Source text:
Incremental Build Product DexMerge for Android app

2023-10-13 431hotness 0likes 0comments

Preface

For Android applications, especially large applications, build time is a headache. Build times of several minutes or even tens of minutes are intolerable for most developers. What we face most in actual development is local incremental compilation. Although the official has done some processing on incremental compilation, the actual effect is not ideal, especially in specific projects, particularly medium and large projects.

Background

Currently NetEase Cloud Music and its subordinate look live broadcast, xinyu, mus and other app have successively adopted the aar of public modules, using the latest agp version and other measures, but the overall build time is still long, incremental build is generally 2-5 min. Since I am currently mainly responsible for the development of mus business, I have done some optimization work on incremental builds based on the current build situation of mus.

Time Consuming Investigation

Combining with the specific situation of mus construction, the main focus of the current build time consumption is concentrated in some Transform and dexMerge (agp version 4.2.1).

For Transform, the main consumption is from some tools like privacy scanning, automated buried points and so on, usually the build time of these Transform has reached several minutes incrementally.

In addition, the dexMeger task is also a big head during incremental builds. The incremental dexMerge build time for mus is about 35-40s, and the incremental build dexMerge time for NetEase Cloud Music is about 90-100s.

Optimization Direction

For large projects, basically the most time-consuming is Transform. These Transform generally fall into the following two categories:

Functional Transform, removing only affects its own functional part, does not affect the build artifacts and project operation. For example: buried point verification, privacy scanning.
Strong dependent Transform, removal affects compilation or normal operation of the project. This part usually collects some information in apt, and then generates class during Transform execution, and calls execution at runtime.

Functional Transform can be avoided during development by compilation switches and debug/release judgments. For strongly dependent Transform, the Transform process can be flattened through open source tools like byteX from ByteDance, which is effective for both incremental and full builds. However, byteX has greater intrusiveness and requires existing Transform to be subclasses of the Transform provided by ByteDance. Here we use a lightweight approach to modify the build input to optimize incremental builds for Transform.

At the same time, for the time-consuming points of dex related operations, incremental optimization can be combined with the actual process of dexMerge to ensure that only the minimum granularity of changes will trigger the merge operation of dex.

Incremental Build of Trasnform

Although the isIncremental configuration of most Transform dependent by mus currently returns true, there is little incremental logic in the actual io and instrumentation.

During incremental builds, most class have been processed by each Transform during the first build, instrumented and moved to the corresponding next level Transform directory. Incrementally, there is no need to re-instrument and copy between each Transform for these processed artifacts.

The writing method of most Transform is as follows:

input.jarInputs.each { JarInput jarInput ->
    ile destFile = transformInvocation.getOutputProvider().getContentLocation(destName , jarInput.contentTypes, jarInput.scopes, Format.JAR)
    FileUtils.copyFile(srcFile, destFile)
}

input.directoryInputs.each { DirectoryInput directoryInput ->
    File destFile = transformInvocation.getOutputProvider().getContentLocation(directoryInput.name, directoryInput.contentTypes, directoryInput.scopes, Format.DIRECTORY)

Tasks to perform:
- a) In the Android build article, what is the incremental dexMerge build time for NetEase Cloud Music?
- b) Retype the passage of the Android build article between "Although the isIncremental" and "FileUtils.copyFile(srcFile, destFile)", inclusive.
- c) Extend the Android build article from its last line onward.

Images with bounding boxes
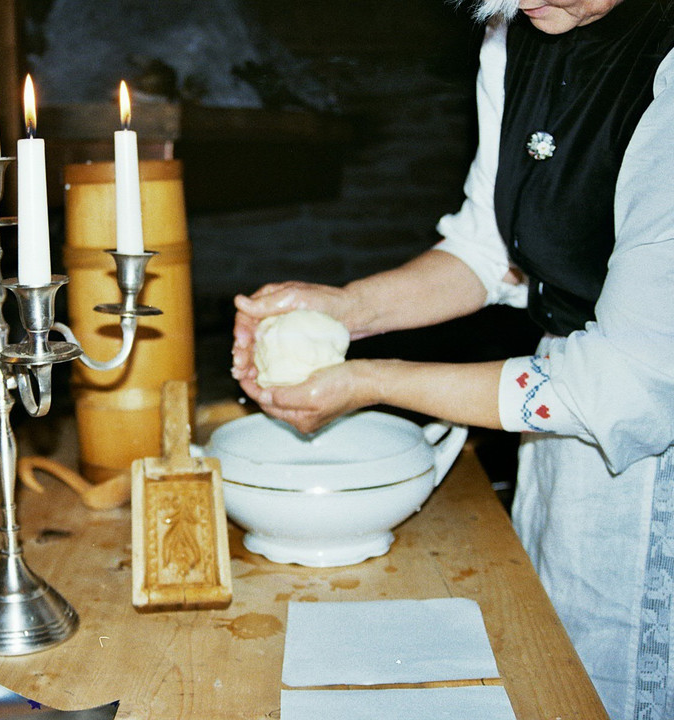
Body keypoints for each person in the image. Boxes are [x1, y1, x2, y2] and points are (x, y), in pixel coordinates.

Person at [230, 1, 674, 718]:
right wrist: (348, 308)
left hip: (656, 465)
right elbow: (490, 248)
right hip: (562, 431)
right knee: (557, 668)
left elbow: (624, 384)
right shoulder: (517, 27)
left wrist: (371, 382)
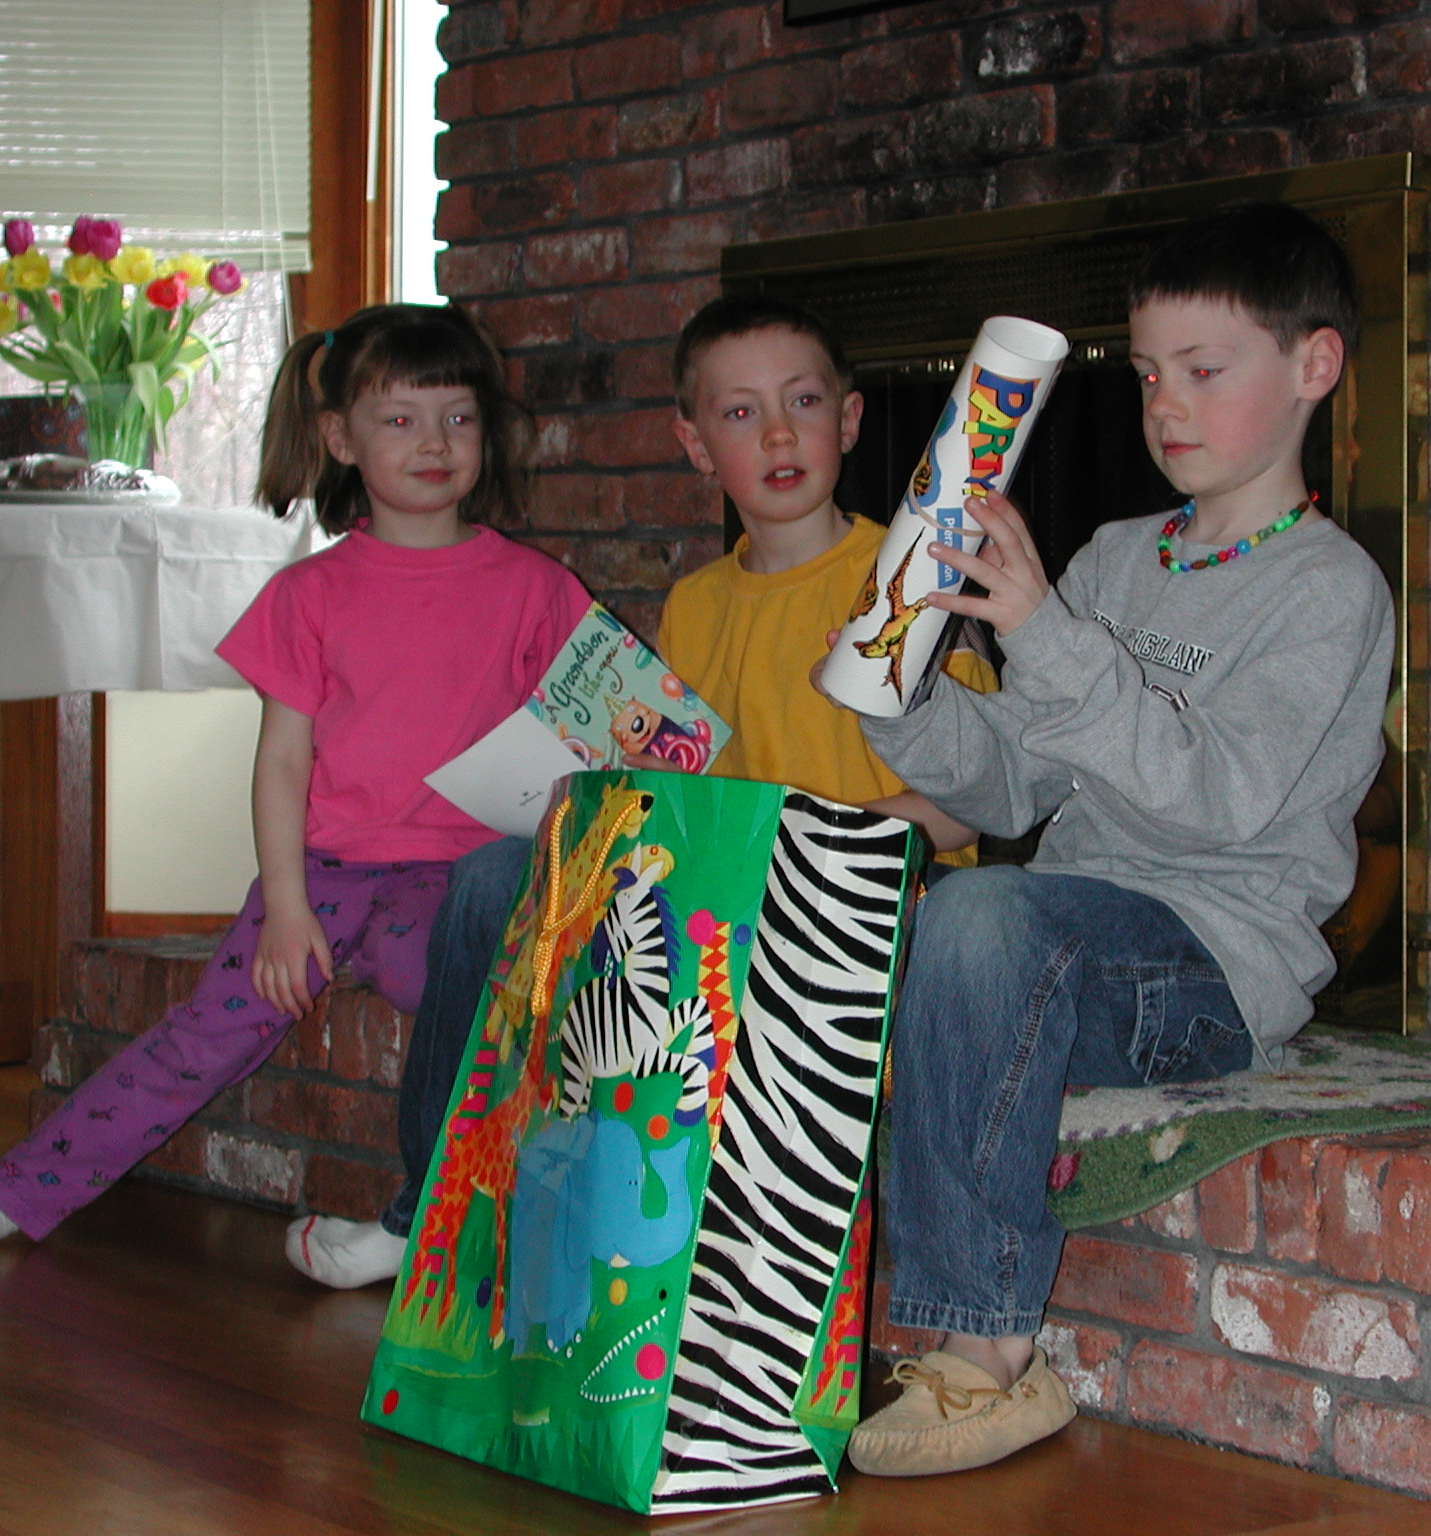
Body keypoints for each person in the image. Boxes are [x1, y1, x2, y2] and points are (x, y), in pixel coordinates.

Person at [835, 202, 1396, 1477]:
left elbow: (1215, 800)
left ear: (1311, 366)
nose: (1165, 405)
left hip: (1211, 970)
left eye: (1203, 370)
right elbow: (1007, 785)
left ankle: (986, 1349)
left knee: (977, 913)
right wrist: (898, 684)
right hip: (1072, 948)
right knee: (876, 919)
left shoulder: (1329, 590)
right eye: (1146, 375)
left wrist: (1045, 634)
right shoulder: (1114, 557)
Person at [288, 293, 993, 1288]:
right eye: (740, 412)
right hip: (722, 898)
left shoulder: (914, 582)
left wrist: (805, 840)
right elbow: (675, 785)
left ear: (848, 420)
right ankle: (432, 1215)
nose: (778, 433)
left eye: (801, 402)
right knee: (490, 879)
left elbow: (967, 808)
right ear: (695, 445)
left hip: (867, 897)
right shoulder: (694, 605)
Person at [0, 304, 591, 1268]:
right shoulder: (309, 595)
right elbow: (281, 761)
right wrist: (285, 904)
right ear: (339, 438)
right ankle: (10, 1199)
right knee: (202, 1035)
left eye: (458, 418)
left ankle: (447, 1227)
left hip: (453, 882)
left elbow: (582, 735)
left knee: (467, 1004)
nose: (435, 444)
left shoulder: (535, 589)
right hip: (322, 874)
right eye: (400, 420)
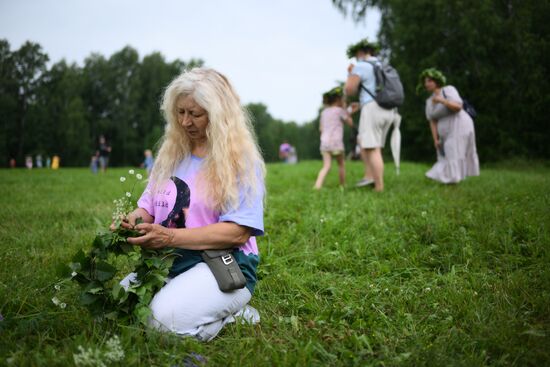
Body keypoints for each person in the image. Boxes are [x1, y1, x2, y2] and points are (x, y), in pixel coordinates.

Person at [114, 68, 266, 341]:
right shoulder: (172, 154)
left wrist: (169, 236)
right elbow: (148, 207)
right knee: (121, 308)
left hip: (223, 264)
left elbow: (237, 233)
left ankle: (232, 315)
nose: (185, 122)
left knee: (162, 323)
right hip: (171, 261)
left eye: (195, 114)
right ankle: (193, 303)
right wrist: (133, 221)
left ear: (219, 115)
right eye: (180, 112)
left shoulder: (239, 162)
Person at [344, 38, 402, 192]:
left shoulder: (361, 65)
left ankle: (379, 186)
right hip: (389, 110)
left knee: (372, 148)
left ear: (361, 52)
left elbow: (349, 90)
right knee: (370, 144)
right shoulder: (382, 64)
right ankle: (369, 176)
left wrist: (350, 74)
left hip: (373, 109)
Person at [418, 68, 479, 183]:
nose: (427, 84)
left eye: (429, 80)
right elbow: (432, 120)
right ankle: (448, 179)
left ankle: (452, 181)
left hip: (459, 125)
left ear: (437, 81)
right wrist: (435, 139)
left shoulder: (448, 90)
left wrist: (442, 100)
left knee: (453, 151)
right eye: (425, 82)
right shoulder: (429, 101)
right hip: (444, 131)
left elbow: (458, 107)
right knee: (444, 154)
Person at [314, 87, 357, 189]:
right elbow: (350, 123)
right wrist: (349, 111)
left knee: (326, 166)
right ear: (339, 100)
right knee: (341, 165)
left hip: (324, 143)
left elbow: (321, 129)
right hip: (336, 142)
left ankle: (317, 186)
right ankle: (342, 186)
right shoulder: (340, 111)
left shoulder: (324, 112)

Answers below:
- a) About 90-100s.

- b)
Although the isIncremental configuration of most Transform dependent by mus currently returns true, there is little incremental logic in the actual io and instrumentation.

During incremental builds, most class have been processed by each Transform during the first build, instrumented and moved to the corresponding next level Transform directory. Incrementally, there is no need to re-instrument and copy between each Transform for these processed artifacts.

The writing method of most Transform is as follows:

input.jarInputs.each { JarInput jarInput ->
    ile destFile = transformInvocation.getOutputProvider().getContentLocation(destName , jarInput.contentTypes, jarInput.scopes, Format.JAR)
    FileUtils.copyFile(srcFile, destFile)

- c)
    ...
    FileUtils.copyDirectory(directoryInput.file, destFile)
}

What should be done incrementally here is to only instrument and copy operations on artifacts that have changed:

// Pseudo code is as follows:

// Incremental processing of jar
if(!isIncremental) return

if (Status.ADDED ==jarInput.status || Status.CHANGED==jarInput.status){
    File destFile = transformInvocation.getOutputProvider().getContentLocation(destName , jarInput.contentTypes, jarInput.scopes, Format.JAR)
    FileUtils.copyFile(srcFile, destFile)
}

// Incremental processing of class
val dest = outputProvider!!.getContentLocation(
        directoryInput.name, directoryInput.contentTypes,
        directoryInput.scopes, Format.DIRECTORY
)

if(Status.ADDED ==dirInput.status || Status.CHANGED==dirInput.status){
    dirInput.changedFiles.forEach{
        // Instrumentation logic
        ...
        // Only move incrementally changed instrumented class files to corresponding directory
        copyFileToTarger(it,dest)
    }
}

Of course, due to some historical reasons, some Transform code may not be found at all, and cannot be refactored. Therefore, to be compatible with all situations, the input artifacts of Transform are simply replaced and hooked here.

Usually implementing a Transform is to create a class that implements the transform method of Trasnform, and execute specific operations in the transform method. The parameters of the Trasnform artifacts are in the method com.android.build.api.transform.TransformInvocation#getInputs:

public interface TransformInvocation {

    Context getContext();

    /**
     * Returns the inputs/outputs of the transform.
     * @return the inputs/outputs of the transform.
     */
    @NonNull
    Collection<TransformInput> getInputs();
  ...
}

By hooking TransformInvocation#getInputs to return JarInput and DirectoryInput, unchanged artifacts in JarInputs and Directory are removed.

After the above optimization, Transform, which used to take tens of seconds to several minutes, can be compressed to within 1-2 s.

Incremental Optimization of DexMerge

In fact, the agp version is updated very frequently. For different versions, the dex consumption is different. For 3.x versions, the main dex related task consumption is concentrated on dexBuilder, while for 4.x versions, the main consumption is concentrated on dexMerger. Since mus and other businesses currently use 4.2 and above versions of agp, it was found that 4.x versions actually do incremental processing on dexBuilder, and the overall consumption is not much. Therefore, the main optimization is for the dexMerger consumption of 4.2 and above versions.

As the name implies, dexMerge actually merges the exported dex and combines multiple dex or jar into a larger dex process. Under normal circumstances, the more dex, the slower the application startup. Therefore, dexMerge is also an indispensable step for large projects.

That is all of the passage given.